Je ne voulais pas dépendre d’un homme !

Ce postulat est lancé avec conviction par Fatoumata Cissokho, jeune enseignante de 26 ans en poste depuis une année à Samecouta, à 9 km de Kédougou. Fatoumata a grandi de l’âge de 4 ans à l’âge de 10 ans en Côte d’Ivoire auprès de son oncle et, comme la majorité des filles musulmanes de ce pays, elle n’avait suivi que l’école coranique jusqu’à son retour à Tambacounda en avril 1990.

Ses deux grandes sœurs, inscrites au CM2, empêchaient Fatoumata de les suivre alors que celle-ci voulait coûte que coûte découvrir l’école. Son père, alors inspecteur de l’école élémentaire, se rendant compte de la volonté de Fatoumata d’aller à l’école, l’a inscrite pour la rentrée d’octobre 1990 en CI. Dès son entrée à l’école Medina Coura, elle s’est trouvée en tête de sa classe et elle a fini par sauter le CE2 pour continuer en CM1, CM2 avant d’entrer en 6ème au Collège Moriba Diakité. Elle a ensuite suivi la seconde deux fois et la première au Lycée Mame Cheikh Mbaye avant de se présenter au concours des volontaires de l’enseignement en octobre 2004. Sa formation achevée en juin 2005 à l’EFI de Tambacounda et elle a pris ses fonctions en octobre 2005 à Samecouta.

La vocation de l’enseignement est née chez Fatoumata par estime pour son père qui fut enseignant avant d’être directeur puis inspecteur. Si au début sa motivation était d’apprendre à lire et à écrire, elle a rapidement souhaité pousser les études et elle envisageait deux options, l’enseignement ou le journalisme. La première l’a emporté en raison de l’estime portée à son père.

Alors qu’elle était au collège, Fatoumata, voyant des jeunes femmes brillantes abandonner leur études pour se marier et se retrouver tributaires des revenus parfois insuffisants de leur mari ou délaissées par celui-ci, a pris conscience de la nécessité d’assurer son indépendance et s’est fixée comme but de trouver un travail avant de se marier. Objectif pleinement atteint puisqu’elle a achevé sa formation en juin 2005 et s’est mariée en septembre suivant.
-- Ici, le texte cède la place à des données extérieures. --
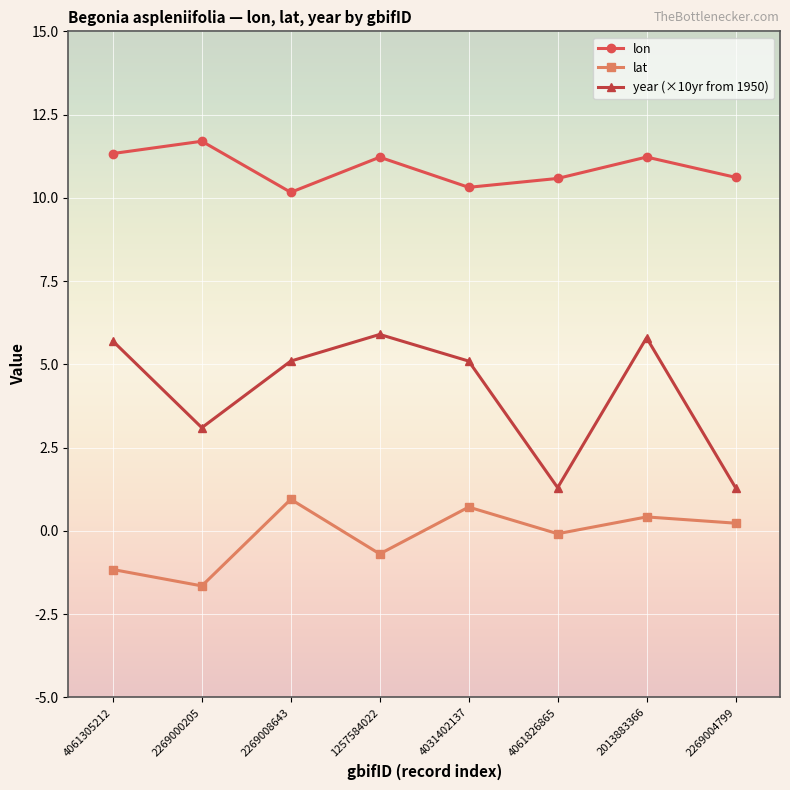

True or false: year (×10yr from 1950) and lat cross at least once.

False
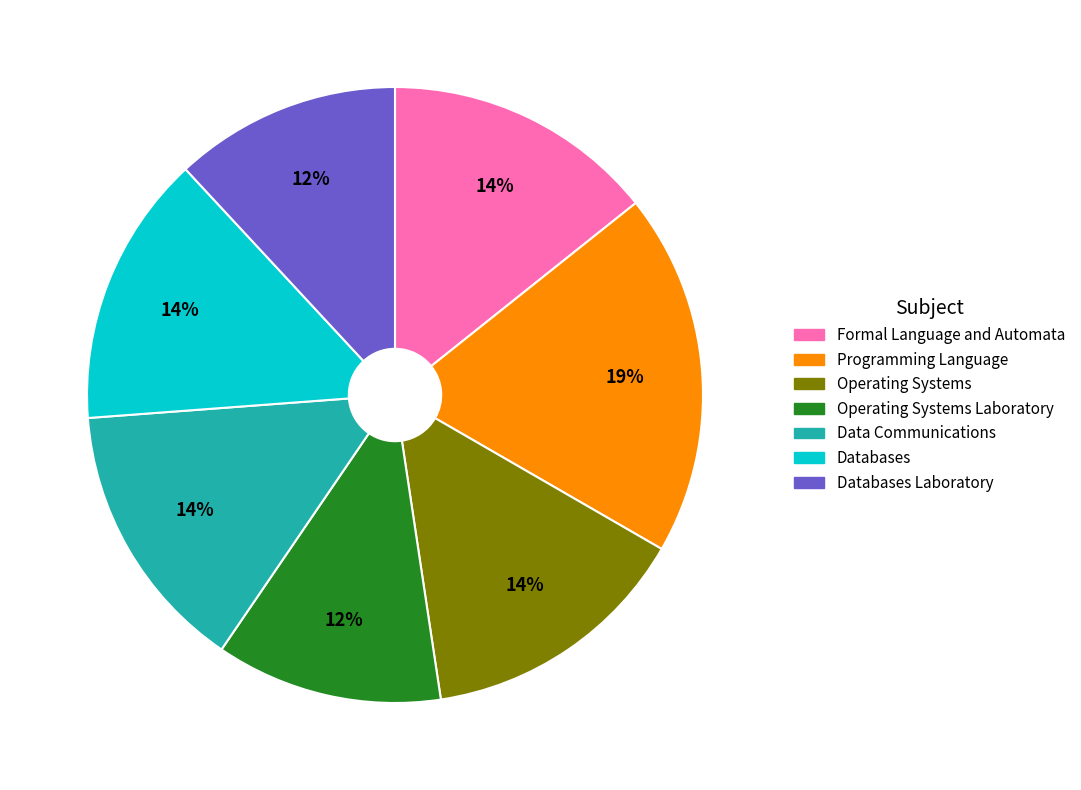

Does any single category account for the majority?

No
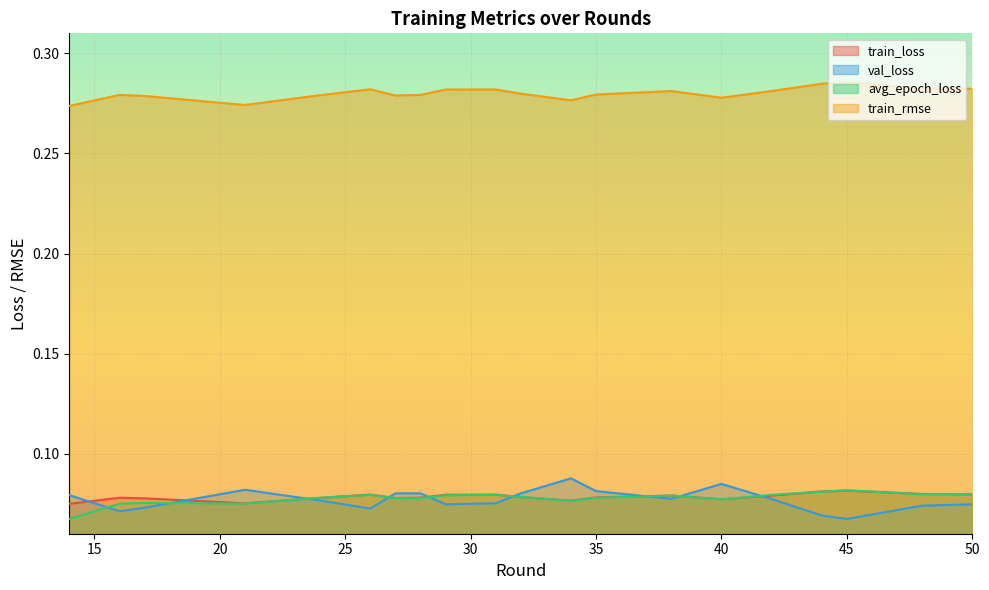

True or false: train_loss has a value of 0.1 at 29.

True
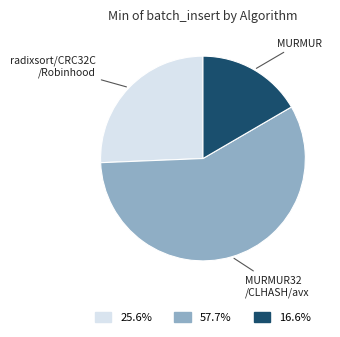

Is there a majority slice in this chart?

Yes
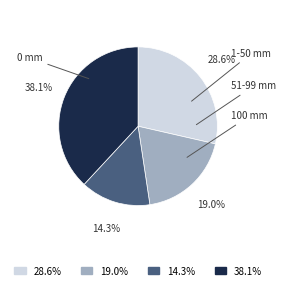

To the nearest percent, what is the average slice percentage?

25%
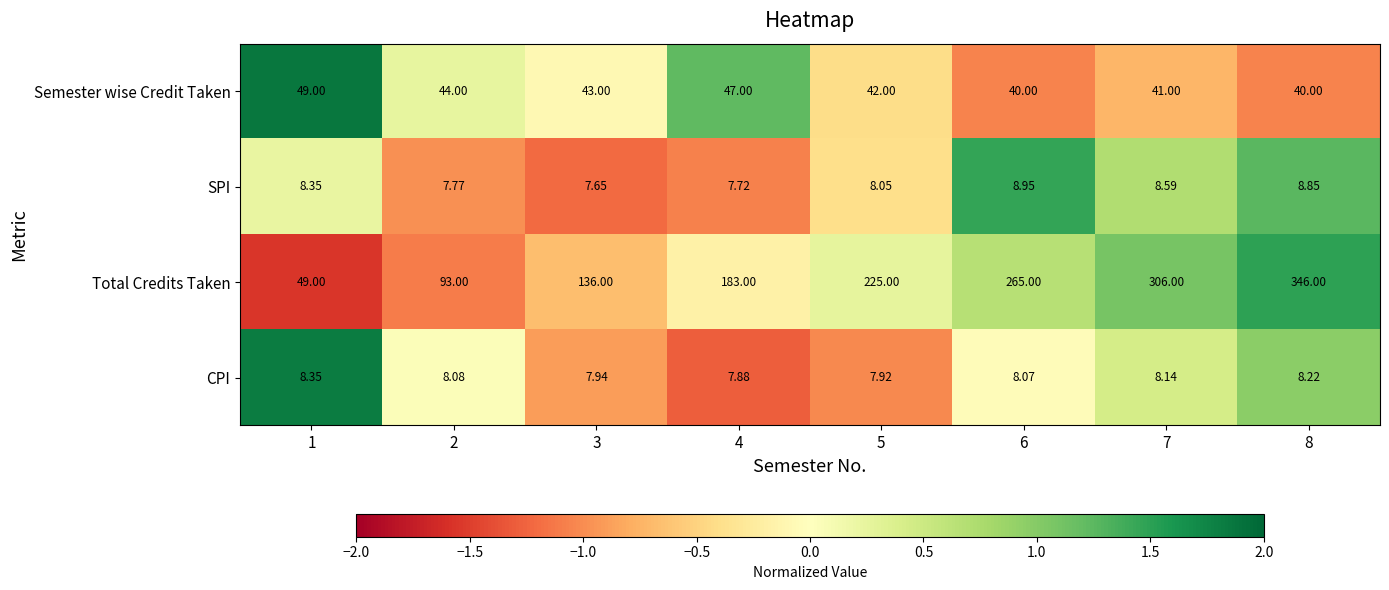

Which series has the largest range (max minus min)?

Total Credits Taken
L’ambition de Fatoumata est de devenir inspectrice départementale de l’enseignement et elle se donne corps et âme pour toucher à son but dans les quatre ou cinq prochaines années. A ce jour, aucune femme n’occupe un poste d’inspectrice dans le département de Tambacounda, pourtant Fatoumata a la conviction qu’une femme peut mieux convaincre une mère de laisser sa fille aller à l’école, en particulier dans un département majoritairement rural où les mentalités doivent encore évoluer dans le domaine de la scolarisation des filles. Elle reconnaît que de grands progrès ont été faits grâce à la SCOFI et espère que ces efforts seront poursuivis. Pour sa part, elle a utilisé ses compétences en danse et en théâtre, acquises lorsqu’elle était membre de l’Alliance franco-sénégalaise de Tambacounda, pour constituer et animer une troupe à l’école de Samecouta afin de sensibiliser la population à diverses problématiques. En 2005-2006, cette troupe a créé et joué des sketches sur le maintien des filles à l’école et la nécessité pour elles d’être indépendantes par les études et le travail. Ce credo est celui qui lui tient le plus à cœur et Fatoumata fait tout pour promouvoir l’indépendance des femmes qui en fin de compte bénéficiera à toute la société et surtout à leur mari et leur famille.